Gephardt wouldn't add anything to the ticket. Kerry is strong where Gephardt is strong.

Evan Bayh is a strong on paper, though factionalism in the Democratic party might sink his chances. He helps run the strongly centrist DLC, whilst Kerry has one of the most liberal voting records in the Senate. He's a good pick if the DNC chooses a non-southern strategy (which is likely to work if it includes Florida and Arkansas/Tenessee).

I might suggest a counter-pick to Evan Bayh in Blanche Lincoln from Arkansas (my home state). Female, rural, southern, moderate, and charismatic. The Democratic party might lose the senate seat, but that's just the price of doing business.

Clark is a strong pick, but I think of him as more of a top level cabinet pick, ie SecState, SecDef, or NSA. He's not a strong campaigner. He ran on leadership, which isn't as important a consideration for a VP. In that sense, the general might overshadow the senator as a commander.

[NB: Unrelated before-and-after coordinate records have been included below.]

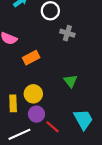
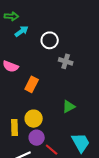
orange rectangle: (31, 58) -> (32, 84), turned -35
green triangle: (71, 81) -> (69, 106), turned 40

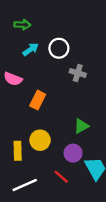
green arrow: (11, 16) -> (22, 25), moved
cyan arrow: (22, 31) -> (31, 49), moved
purple circle: (37, 138) -> (73, 153), moved

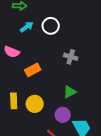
gray cross: (78, 73) -> (71, 57), moved
orange rectangle: (38, 100) -> (33, 70), turned 35
yellow rectangle: (18, 151) -> (14, 101), moved

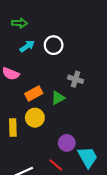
green triangle: (70, 92) -> (58, 98), moved
yellow circle: (35, 104) -> (35, 118), moved

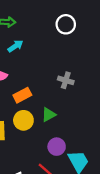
white circle: (54, 45) -> (66, 24), moved
green triangle: (58, 98) -> (49, 115), moved

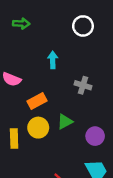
cyan arrow: (15, 46) -> (53, 60), moved, turned -56
purple circle: (57, 147) -> (95, 136), moved

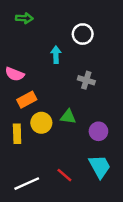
white circle: (83, 26) -> (83, 34), moved
orange rectangle: (37, 101) -> (27, 100), moved
green triangle: (65, 122) -> (68, 117), turned 35

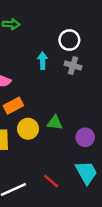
gray cross: (86, 80) -> (73, 66), moved

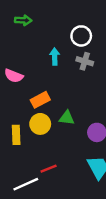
orange rectangle: (13, 106) -> (40, 100), moved
red line: (51, 181) -> (49, 169), moved, turned -63

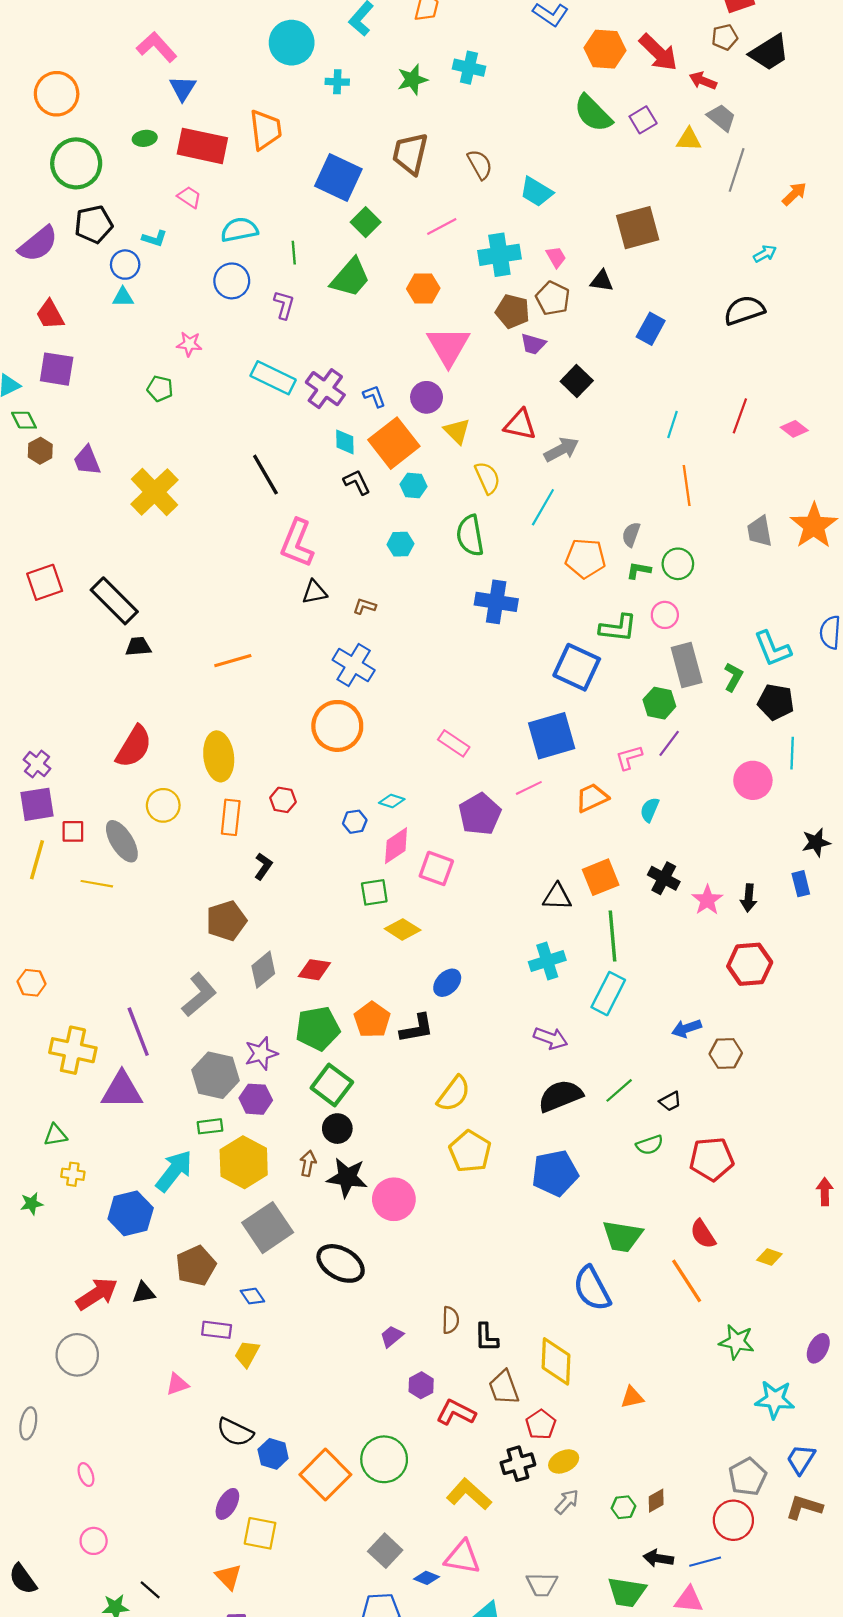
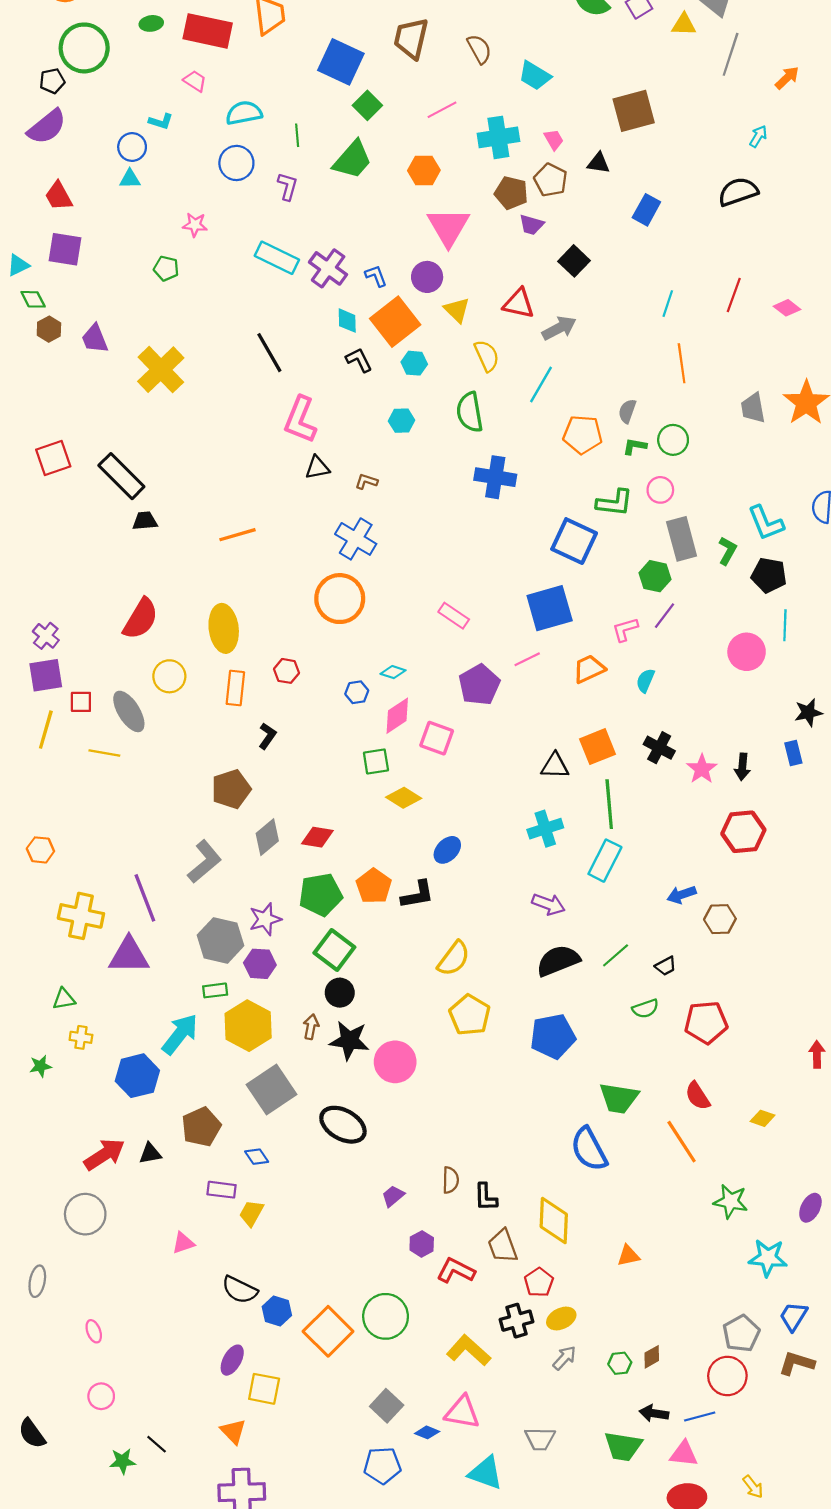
black pentagon: (94, 224) -> (52, 81), moved, size x0.7
cyan arrow: (765, 254) -> (758, 136), turned -30

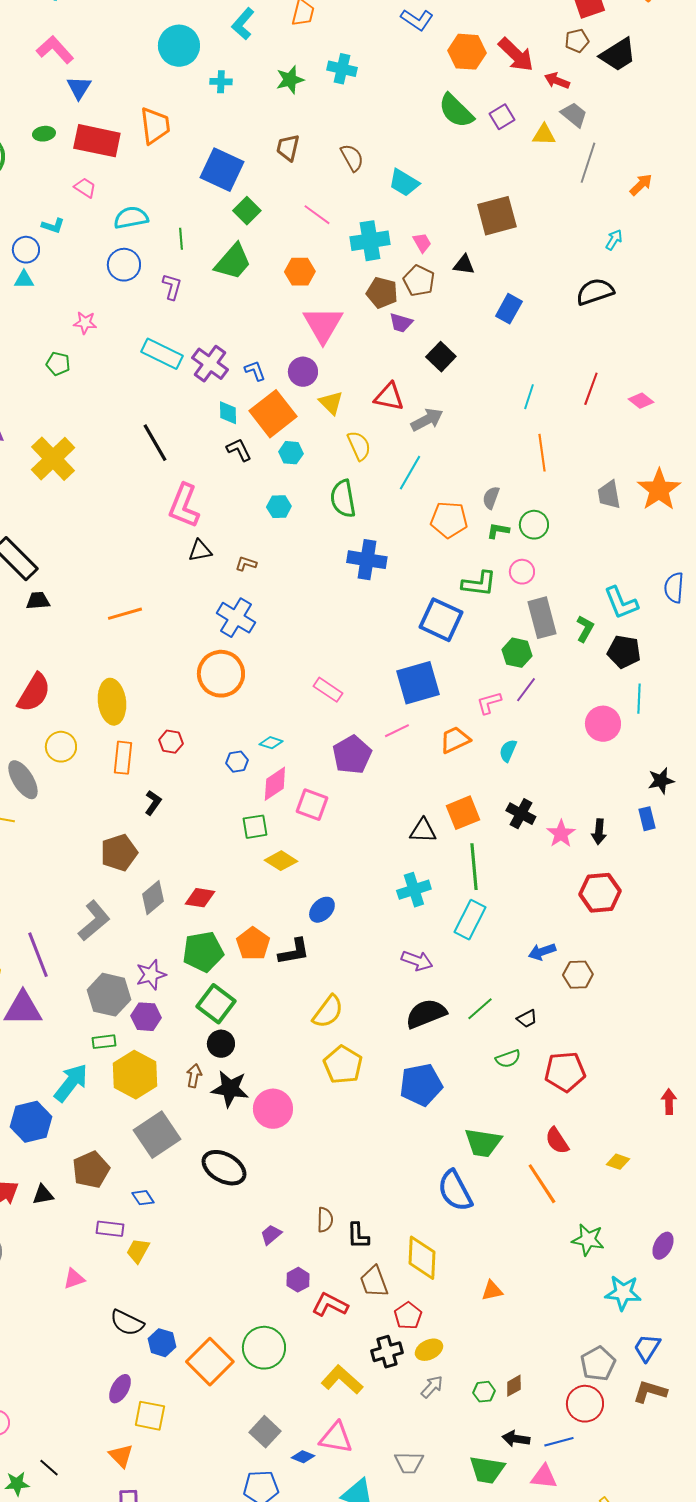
brown trapezoid: (411, 38) -> (288, 148), size x0.7
pink line: (442, 110) -> (317, 215), turned 64

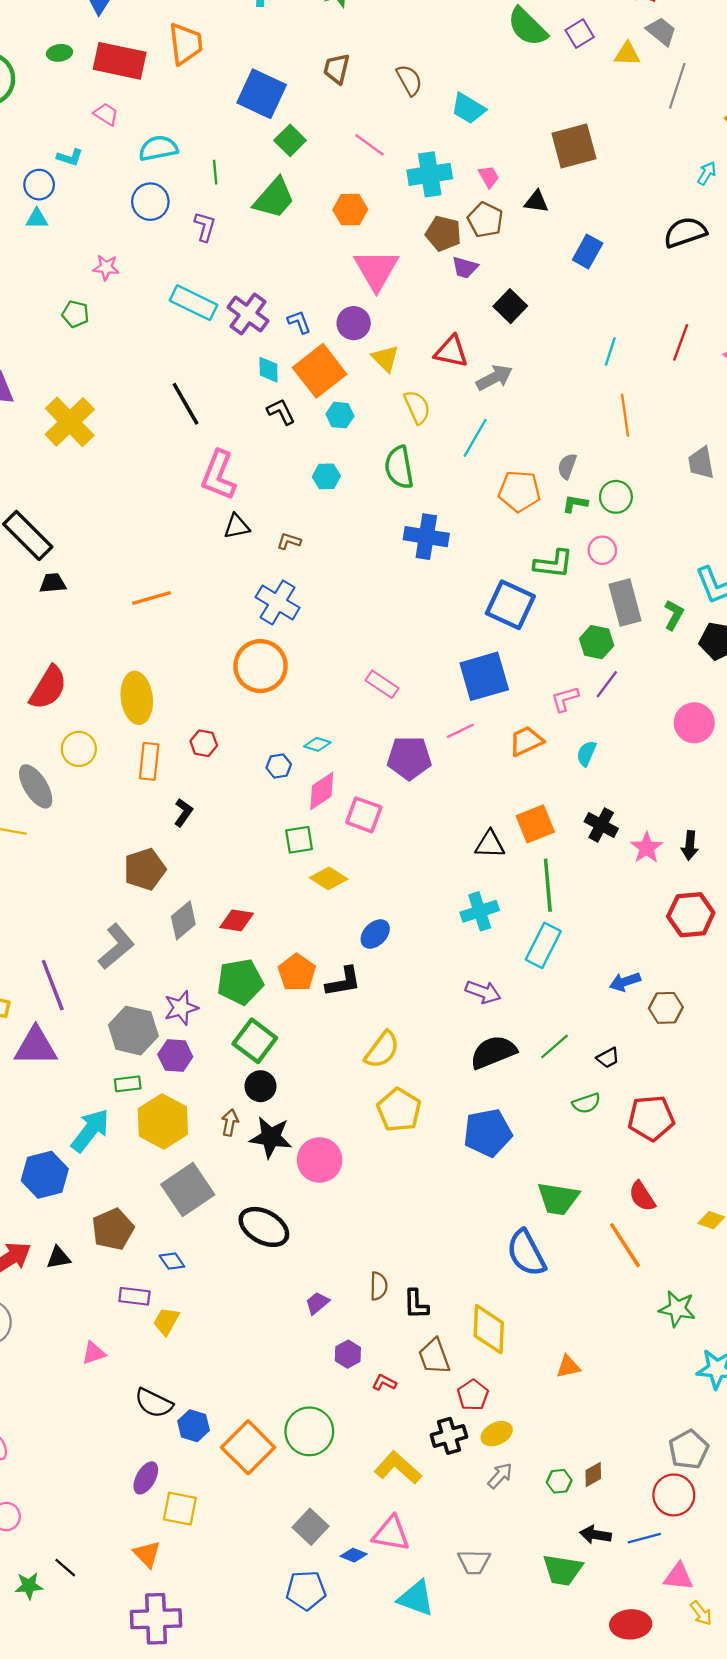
purple pentagon: (352, 755) -> (409, 758), turned 30
red L-shape: (330, 1305) -> (384, 1383), size x0.6
pink triangle: (544, 1477) -> (678, 1577), moved

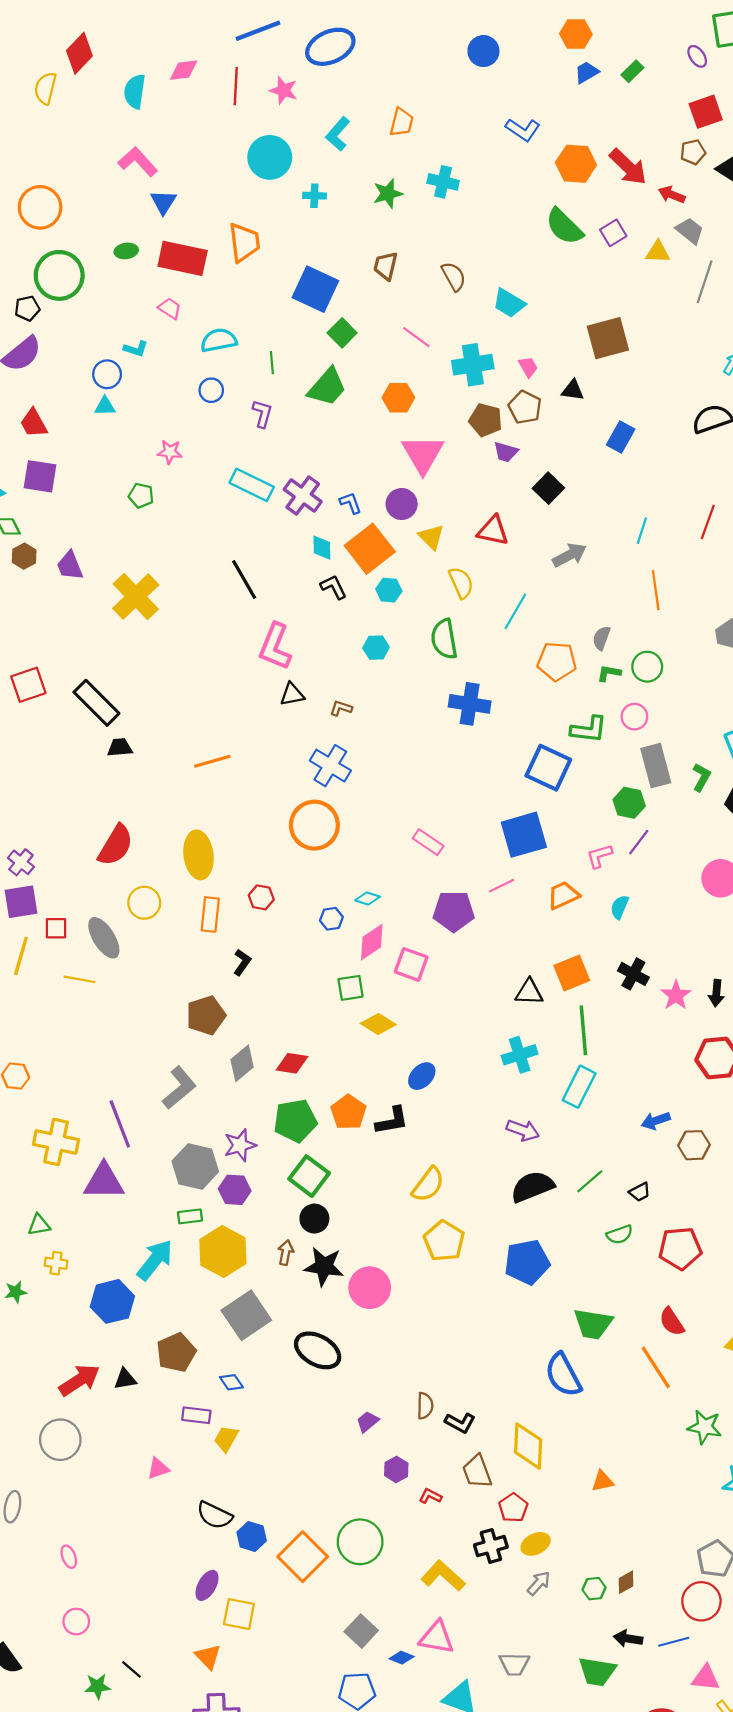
blue circle: (150, 202) -> (211, 390), size x0.7
gray arrow: (494, 378) -> (570, 555), moved
black L-shape: (416, 1304) -> (460, 1423), turned -60

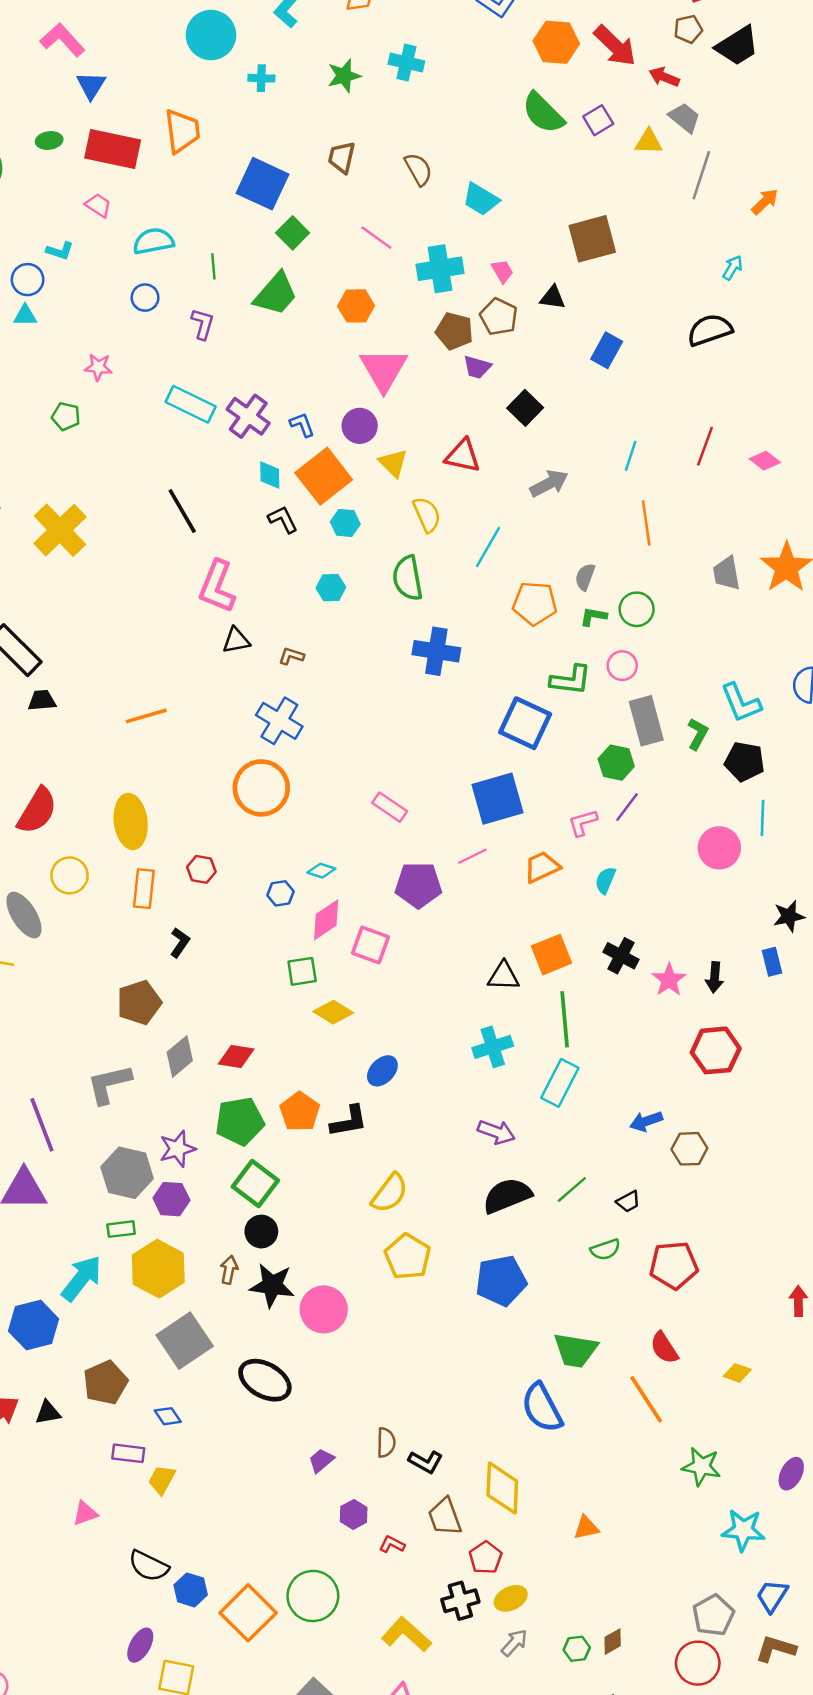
gray L-shape: (179, 1088) -> (109, 1084), turned -153

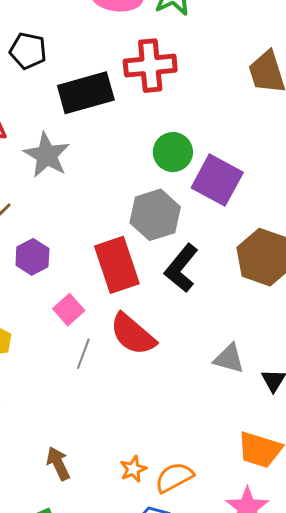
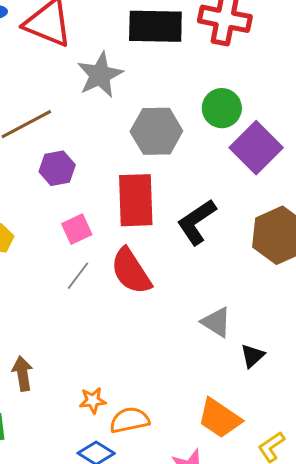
gray hexagon: (155, 215) -> (156, 131), moved

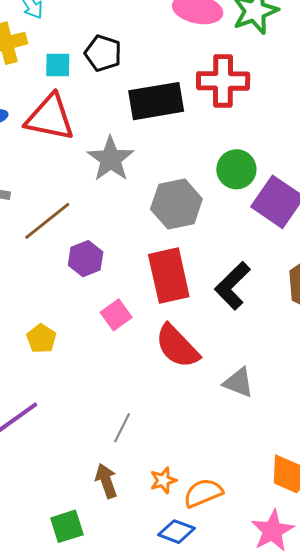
gray line: (78, 276) -> (122, 428), moved
gray triangle: (216, 322) -> (238, 383), moved
brown arrow: (22, 374) -> (106, 481), moved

Basically, Kerry doesn't necessarily need a southerner to be his running mate, though it might help. I don't think the Lt. would take the Gen. to be his running mate for some reason. So what does he need? He needs someone loose. He needs someone who can connect with minority voters. He probably needs someone who can connect with women voters.

No time to talk about Edwards, but suffice it to say that he likely won't pick Kerry.